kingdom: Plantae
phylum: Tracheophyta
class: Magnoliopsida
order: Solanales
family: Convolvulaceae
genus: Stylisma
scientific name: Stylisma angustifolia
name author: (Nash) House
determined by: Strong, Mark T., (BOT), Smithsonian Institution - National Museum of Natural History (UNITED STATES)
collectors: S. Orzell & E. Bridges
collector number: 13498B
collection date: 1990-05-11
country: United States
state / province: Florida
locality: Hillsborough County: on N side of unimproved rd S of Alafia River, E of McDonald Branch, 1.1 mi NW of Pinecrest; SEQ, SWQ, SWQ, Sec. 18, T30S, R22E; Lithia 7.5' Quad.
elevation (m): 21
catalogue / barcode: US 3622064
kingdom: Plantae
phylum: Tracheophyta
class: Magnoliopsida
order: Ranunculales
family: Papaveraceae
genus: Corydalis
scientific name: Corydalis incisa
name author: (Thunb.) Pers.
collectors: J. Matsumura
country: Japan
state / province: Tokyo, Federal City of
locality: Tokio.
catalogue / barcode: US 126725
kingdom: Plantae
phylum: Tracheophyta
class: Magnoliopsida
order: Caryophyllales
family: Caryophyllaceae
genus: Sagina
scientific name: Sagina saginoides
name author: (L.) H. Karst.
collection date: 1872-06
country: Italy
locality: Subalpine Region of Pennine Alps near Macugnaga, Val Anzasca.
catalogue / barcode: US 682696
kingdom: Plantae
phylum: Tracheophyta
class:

**Task requirements:** Arrange everything from the line containing "name author: (Thunb.) Pers." down to the end of the records above as a numbered list, skipping any blank lines.

**Result of the task:**
1. name author: (Thunb.) Pers.
2. collectors: J. Matsumura
3. country: Japan
4. state / province: Tokyo, Federal City of
5. locality: Tokio.
6. catalogue / barcode: US 126725
7. kingdom: Plantae
8. phylum: Tracheophyta
9. class: Magnoliopsida
10. order: Caryophyllales
11. family: Caryophyllaceae
12. genus: Sagina
13. scientific name: Sagina saginoides
14. name author: (L.) H. Karst.
15. collection date: 1872-06
16. country: Italy
17. locality: Subalpine Region of Pennine Alps near Macugnaga, Val Anzasca.
18. catalogue / barcode: US 682696
19. kingdom: Plantae
20. phylum: Tracheophyta
21. class:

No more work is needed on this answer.